§ BRIEF: Filter the rows below and copy each line that contains the string "Winter", treating uppercase and lowercase letters as different.

§ DATA EXTRACT:
┌────────

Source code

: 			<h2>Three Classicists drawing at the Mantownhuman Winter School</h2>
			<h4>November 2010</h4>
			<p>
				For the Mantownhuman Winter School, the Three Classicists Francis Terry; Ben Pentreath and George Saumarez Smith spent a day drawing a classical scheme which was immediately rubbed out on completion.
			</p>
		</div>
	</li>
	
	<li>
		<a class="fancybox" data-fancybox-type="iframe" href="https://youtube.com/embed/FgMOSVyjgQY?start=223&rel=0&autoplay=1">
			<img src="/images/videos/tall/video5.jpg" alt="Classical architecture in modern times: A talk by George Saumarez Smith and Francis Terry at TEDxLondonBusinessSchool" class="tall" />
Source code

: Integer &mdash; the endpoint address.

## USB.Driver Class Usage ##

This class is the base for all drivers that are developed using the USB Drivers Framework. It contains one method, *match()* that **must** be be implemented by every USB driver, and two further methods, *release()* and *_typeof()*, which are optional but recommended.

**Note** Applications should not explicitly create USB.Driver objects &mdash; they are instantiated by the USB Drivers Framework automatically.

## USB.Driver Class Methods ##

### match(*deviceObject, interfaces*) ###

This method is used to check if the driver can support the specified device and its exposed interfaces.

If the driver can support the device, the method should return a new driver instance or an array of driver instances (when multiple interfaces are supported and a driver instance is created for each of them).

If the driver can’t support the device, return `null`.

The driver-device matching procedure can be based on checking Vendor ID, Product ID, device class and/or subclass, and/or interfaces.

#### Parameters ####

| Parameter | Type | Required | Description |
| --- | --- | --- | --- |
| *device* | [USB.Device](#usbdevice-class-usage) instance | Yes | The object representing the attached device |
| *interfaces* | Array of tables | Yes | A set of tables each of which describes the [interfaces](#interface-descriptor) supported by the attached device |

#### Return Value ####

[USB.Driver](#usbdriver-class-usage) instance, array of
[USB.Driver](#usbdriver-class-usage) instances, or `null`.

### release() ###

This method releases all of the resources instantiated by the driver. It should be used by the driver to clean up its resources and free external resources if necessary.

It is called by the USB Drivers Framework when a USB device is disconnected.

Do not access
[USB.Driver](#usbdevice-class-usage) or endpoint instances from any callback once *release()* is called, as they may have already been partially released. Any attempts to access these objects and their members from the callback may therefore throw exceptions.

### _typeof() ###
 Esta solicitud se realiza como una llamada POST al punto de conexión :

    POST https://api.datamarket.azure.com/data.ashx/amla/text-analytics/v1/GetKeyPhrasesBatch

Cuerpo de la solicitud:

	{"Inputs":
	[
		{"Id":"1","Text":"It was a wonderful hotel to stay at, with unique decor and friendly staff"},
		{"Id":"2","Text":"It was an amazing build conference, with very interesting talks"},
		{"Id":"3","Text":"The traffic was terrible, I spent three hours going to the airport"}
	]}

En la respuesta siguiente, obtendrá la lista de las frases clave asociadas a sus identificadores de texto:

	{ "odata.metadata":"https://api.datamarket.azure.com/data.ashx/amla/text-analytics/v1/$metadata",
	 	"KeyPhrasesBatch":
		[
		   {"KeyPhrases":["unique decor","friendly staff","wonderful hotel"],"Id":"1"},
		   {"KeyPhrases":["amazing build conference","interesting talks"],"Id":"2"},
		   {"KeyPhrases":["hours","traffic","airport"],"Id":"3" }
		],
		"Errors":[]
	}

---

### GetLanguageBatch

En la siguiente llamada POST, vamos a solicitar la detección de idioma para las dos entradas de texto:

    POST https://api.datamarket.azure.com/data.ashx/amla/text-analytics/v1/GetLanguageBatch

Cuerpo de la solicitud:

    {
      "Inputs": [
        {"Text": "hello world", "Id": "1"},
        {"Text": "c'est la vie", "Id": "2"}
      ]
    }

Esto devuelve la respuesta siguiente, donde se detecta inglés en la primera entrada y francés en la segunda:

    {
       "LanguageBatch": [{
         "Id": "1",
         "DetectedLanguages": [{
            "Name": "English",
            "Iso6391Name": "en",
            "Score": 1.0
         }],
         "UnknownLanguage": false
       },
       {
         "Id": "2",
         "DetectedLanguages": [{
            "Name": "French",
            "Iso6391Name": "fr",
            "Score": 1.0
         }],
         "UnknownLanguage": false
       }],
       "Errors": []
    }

└────────

§ SOLUTION TO THE PROBLEM:
: 			<h2>Three Classicists drawing at the Mantownhuman Winter School</h2>
				For the Mantownhuman Winter School, the Three Classicists Francis Terry; Ben Pentreath and George Saumarez Smith spent a day drawing a classical scheme which was immediately rubbed out on completion.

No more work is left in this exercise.